Diese Artikel enthalten die grundlegendsten Bestimmungen über den Menschen, der Rechte des Menschen und der Nation. Natürliche und unveräußerliche Rechte wie Freiheit, Eigentum, Sicherheit und Widerstand gegen Unterdrückung. Diese werden als absolutes und unverrückbares Muß proklamiert.

Jeder Mensch muss gleich sein, besonders vor dem Gesetz und dem Recht. Alle Menschen werden frei und zu gleichen Rechten geboren und bleiben es. Soziale Unterschiede dürfen nur im allgemeinen Nutzen begründet sein.

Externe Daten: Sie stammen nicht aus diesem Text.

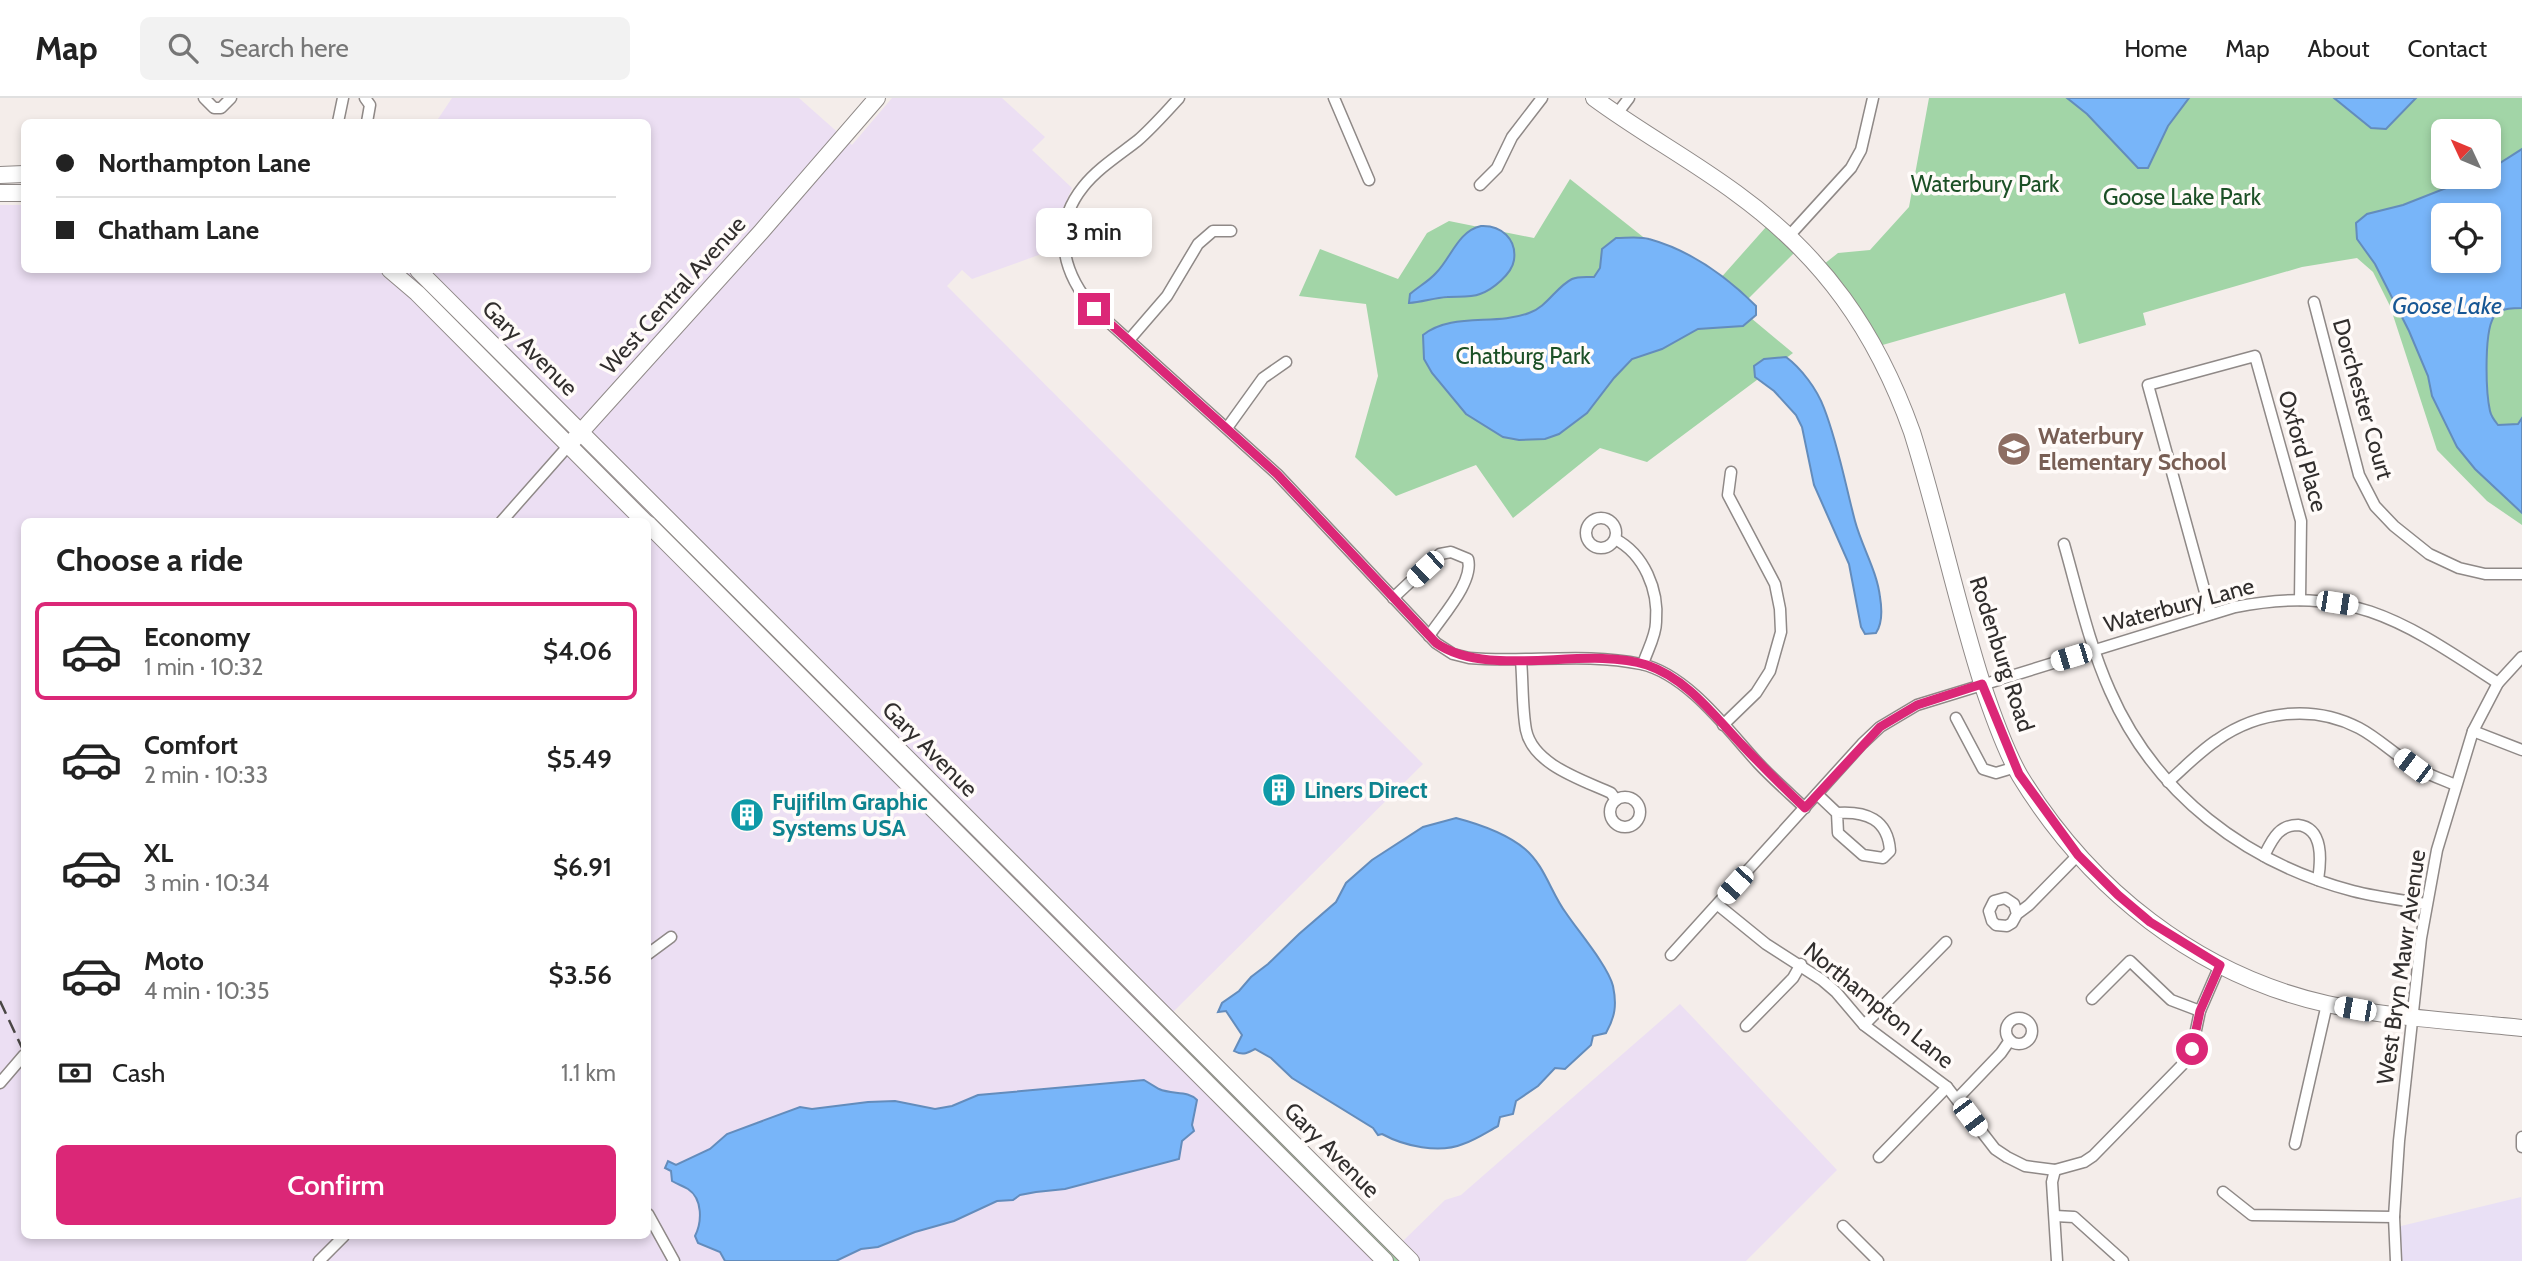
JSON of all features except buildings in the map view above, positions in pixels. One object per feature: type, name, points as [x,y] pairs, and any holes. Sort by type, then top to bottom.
[{"type":"main road","name":"West Central Avenue","points":[[569,445],[877,98]]},
{"type":"main road","name":"Rodenburg Road","points":[[1594,98],[1733,191],[1789,236],[1826,276],[1857,317],[1880,355],[1899,395],[1920,456],[1982,684],[2016,767],[2049,818],[2078,855],[2150,922],[2220,965],[2279,990],[2327,1004],[2412,1017],[2522,1028]]},
{"type":"main road","points":[[0,175],[21,174]]},
{"type":"main road","points":[[0,194],[21,193]]},
{"type":"main road","name":"Gary Avenue","points":[[393,273],[641,518]]},
{"type":"main road","name":"Gary Avenue","points":[[421,273],[1410,1261]]},
{"type":"main road","name":"Gary Avenue","points":[[651,528],[1384,1261]]},
{"type":"street","points":[[204,98],[214,108],[221,108],[231,98]]},
{"type":"street","points":[[339,119],[343,98]]},
{"type":"street","points":[[365,98],[370,105],[368,119]]},
{"type":"street","points":[[1179,98],[1154,125],[1083,187],[1072,205],[1063,234],[1067,265],[1080,293],[1094,309],[1286,483],[1429,636],[1445,649],[1469,658],[1599,659],[1643,664],[1684,685],[1805,808]]},
{"type":"street","points":[[1334,98],[1369,180]]},
{"type":"street","points":[[1480,185],[1497,168],[1512,137],[1542,98]]},
{"type":"street","points":[[1616,115],[1629,98]]},
{"type":"street","points":[[1789,236],[1851,168],[1861,150],[1872,100],[1858,98]]},
{"type":"street","points":[[1129,340],[1167,296],[1198,244],[1213,231],[1231,231]]},
{"type":"street","name":"Dorchester Court","points":[[2314,302],[2359,475],[2375,506],[2394,526],[2429,554],[2459,568],[2485,574],[2522,574]]},
{"type":"street","name":"Oxford Place","points":[[2211,614],[2148,385],[2255,356],[2303,528],[2300,600]]},
{"type":"street","points":[[1227,428],[1263,378],[1286,362]]},
{"type":"street","name":"West Central Avenue","points":[[505,518],[569,445]]},
{"type":"street","points":[[1723,725],[1756,693],[1770,671],[1782,632],[1775,584],[1728,495],[1731,472]]},
{"type":"street","points":[[1615,539],[1626,545],[1653,585],[1657,625],[1643,664]]},
{"type":"street","points":[[2064,544],[2093,650],[2111,694],[2141,748],[2168,782],[2210,821],[2248,849],[2318,880],[2354,891],[2426,904]]},
{"type":"street","points":[[1394,598],[1440,554],[1451,552],[1468,559],[1470,567],[1467,580],[1429,636]]},
{"type":"street","name":"Waterbury Lane","points":[[1671,955],[1862,744],[1896,716],[1917,705],[2211,614],[2266,601],[2300,600],[2351,606],[2393,619],[2426,636],[2498,683]]},
{"type":"street","name":"West Bryn Mawr Avenue","points":[[2396,1261],[2394,1217],[2399,1141],[2426,904],[2437,850],[2473,731],[2498,683],[2522,657]]},
{"type":"street","points":[[1521,660],[1526,732],[1535,748],[1555,766],[1611,793],[1616,800]]},
{"type":"street","points":[[2168,782],[2212,743],[2234,729],[2260,718],[2298,712],[2333,718],[2359,728],[2413,766],[2456,785]]},
{"type":"street","points":[[1956,718],[1983,769],[1996,773],[2016,767]]},
{"type":"street","points":[[2473,731],[2522,751]]},
{"type":"street","points":[[1817,794],[1837,813],[1838,833],[1863,855],[1883,858],[1890,851],[1890,841],[1882,825],[1855,811],[1837,813]]},
{"type":"street","points":[[2264,856],[2281,830],[2291,825],[2302,825],[2314,833],[2318,845],[2321,859],[2318,880]]},
{"type":"street","points":[[2017,914],[2078,855]]},
{"type":"street","name":"Northampton Lane","points":[[1718,905],[1766,944],[1801,964],[1836,992],[1864,1026],[1947,1087],[1995,1149],[2020,1164],[2055,1170],[2084,1162],[2093,1156],[2181,1067],[2192,1049],[2200,1011],[2220,965]]},
{"type":"street","points":[[651,952],[671,937]]},
{"type":"street","points":[[1864,1026],[1946,942]]},
{"type":"street","points":[[2092,999],[2130,961],[2171,1000],[2200,1011]]},
{"type":"street","points":[[1746,1026],[1793,978],[1801,964]]},
{"type":"street","points":[[2295,1144],[2327,1004]]},
{"type":"street","points":[[1957,1099],[2010,1040]]},
{"type":"street","points":[[0,1083],[21,1058]]},
{"type":"street","points":[[1879,1157],[1947,1087]]},
{"type":"street","points":[[2522,1137],[2522,1147]]},
{"type":"street","points":[[2055,1170],[2052,1182],[2057,1261]]},
{"type":"street","points":[[2223,1192],[2252,1215],[2394,1217]]},
{"type":"street","points":[[2055,1216],[2074,1217],[2123,1261]]},
{"type":"street","points":[[651,1219],[674,1261]]},
{"type":"street","points":[[1843,1226],[1878,1261]]},
{"type":"street","points":[[318,1261],[341,1239]]},
{"type":"shaded area","points":[[452,98],[799,98],[852,145],[892,98],[1002,98],[1045,137],[1032,150],[1072,188],[1057,230],[1058,248],[972,279],[962,270],[947,286],[1423,764],[1171,1014],[1403,1241],[1445,1200],[1461,1195],[1680,1004],[1837,1170],[1746,1261],[0,1261],[0,205],[21,205],[21,273],[651,273],[651,119],[438,119]]},
{"type":"shaded area","points":[[2521,1197],[2522,1261],[2398,1261],[2397,1227]]},
{"type":"green space","name":"Goose Lake Park","points":[[1929,98],[2522,98],[2522,525],[2487,501],[2437,450],[2390,306],[2373,272],[2357,258],[2302,267],[2143,313],[2146,325],[2079,344],[2065,293],[1879,346],[1819,268],[1838,253],[1870,250],[1909,207]]},
{"type":"green space","name":"Chatburg Park","points":[[1570,179],[1710,290],[1766,227],[1794,253],[1739,308],[1793,353],[1647,462],[1600,448],[1513,518],[1476,465],[1396,496],[1355,457],[1378,376],[1366,304],[1299,296],[1320,249],[1398,279],[1427,233],[1449,221],[1534,238]]},
{"type":"green space","points":[[1155,1015],[1401,1261],[1394,1261],[1151,1018]]},
{"type":"water","points":[[2067,98],[2189,98],[2168,126],[2148,168],[2138,168],[2087,114]]},
{"type":"water","points":[[2334,98],[2416,98],[2386,129],[2371,128]]},
{"type":"water","name":"Goose Lake","points":[[2522,149],[2522,308],[2505,309],[2496,314],[2492,321],[2487,345],[2487,376],[2490,413],[2498,425],[2518,424],[2522,418],[2522,513],[2475,469],[2457,447],[2432,396],[2428,376],[2409,331],[2375,264],[2357,239],[2356,223],[2367,214],[2403,205],[2444,189],[2501,189],[2501,162]]},
{"type":"water","points":[[1481,226],[1501,231],[1513,246],[1514,260],[1506,276],[1490,289],[1476,295],[1409,303],[1410,294],[1436,273],[1466,233]]},
{"type":"water","points":[[1616,238],[1649,239],[1693,257],[1720,275],[1756,306],[1756,315],[1743,326],[1698,329],[1662,349],[1632,359],[1587,413],[1559,434],[1545,439],[1519,440],[1503,437],[1466,414],[1432,373],[1424,359],[1423,335],[1434,328],[1460,321],[1516,317],[1535,310],[1572,279],[1594,277],[1600,268],[1602,249]]},
{"type":"water","points":[[1786,357],[1813,386],[1829,422],[1855,521],[1878,587],[1881,616],[1876,633],[1865,634],[1861,627],[1849,564],[1814,485],[1802,427],[1796,415],[1774,391],[1755,377],[1754,366],[1764,359]]},
{"type":"water","points":[[1456,818],[1501,834],[1532,856],[1561,905],[1605,969],[1613,986],[1615,1005],[1606,1033],[1593,1036],[1591,1045],[1565,1069],[1555,1068],[1538,1086],[1516,1101],[1513,1114],[1500,1117],[1498,1126],[1463,1144],[1433,1148],[1411,1145],[1382,1134],[1378,1135],[1373,1128],[1292,1078],[1271,1058],[1255,1049],[1242,1054],[1234,1051],[1242,1035],[1226,1011],[1218,1012],[1222,1003],[1239,991],[1251,977],[1336,902],[1346,883],[1372,860],[1423,827]]},
{"type":"water","points":[[1144,1080],[1159,1089],[1189,1095],[1197,1100],[1192,1125],[1194,1131],[1182,1141],[1179,1159],[1065,1189],[997,1201],[954,1221],[915,1232],[878,1247],[861,1249],[836,1261],[725,1261],[720,1252],[698,1243],[695,1236],[699,1224],[699,1205],[693,1193],[672,1181],[671,1171],[665,1168],[668,1161],[676,1165],[710,1149],[727,1134],[800,1107],[812,1109],[895,1101],[935,1109],[952,1106],[978,1095]]},
{"type":"railway","points":[[0,1001],[21,1046]]},
{"type":"place","name":"Waterbury Elementary School","points":[[2014,449]]},
{"type":"place","name":"Liners Direct","points":[[1279,790]]},
{"type":"place","name":"Fujifilm Graphic Systems USA","points":[[747,815]]},
{"type":"route","points":[[1094,309],[1277,474],[1436,643],[1453,654],[1469,658],[1618,660],[1656,669],[1684,685],[1805,808],[1880,727],[1917,705],[1982,684],[2019,774],[2078,855],[2150,922],[2220,965],[2200,1011],[2192,1049]]},
{"type":"park label","name":"Waterbury Park","points":[[1985,184]]}]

Neben der unverrückbar und für alle Zeiten niedergeschriebenen freien Äußerung von Meinungen und Gedanken, die als das Kostbarste aller Menschenrechte bezeichnet wird, heißt es dort neben Anderem,

Die Freiheit besteht darin, alles tun zu dürfen, was einem anderen nicht schadet: Die Ausübung der natürlichen Rechte eines jeden Menschen hat also nur die Grenzen, die den anderen Mitgliedern der Gesellschaft den Genuss eben dieser Rechte sichern.

Und damit sind wir genau am Eingangs erwähnten Punkt. Lobbyismus in der Politik, zumeist von multinationalen Unternehmen vorangetrieben, unter Verwendung unermesslicher finanzieller Mittel, und unter Zuhilfenahme der von ihnen maßgeblich beeinflußten oder sogar kontrollierten Massenmedien, haben zur einer extremen sozialen Schieflage geführt. In den letzten zehn, fünfzehn Jahren ganz besonders auch in den westlichen Demokratien.

Die Schaffung globaler Arbeitsmärkte, der Wegfall von Zöllen und anderen Reglementierungen der Wirtschaft haben zu einer weiteren extrem ungleichen Verteilung natürlicher wie finanzieller Ressourcen geführt. Sie machen eine Anwendung des in allen Verfassungen implementierten Geistes von Freiheit, Gleichheit und Brüderlichkeit kaum noch möglich.

Das Deutsche Grundgesetz beginnt in Artikel 1 mit den Worten,

Die Würde des Menschen ist unantastbar.
Sie zu achten und zu schützen ist Verpflichtung aller staatlichen Gewalt.

Ein Kolumnist ist heute der Meinung, es wird Zeit, dass sich die politisch Verantwortlichen der Bunderepublik Deutschland dieser Verpflichtung wieder einmal aufs Neue bewusst werden.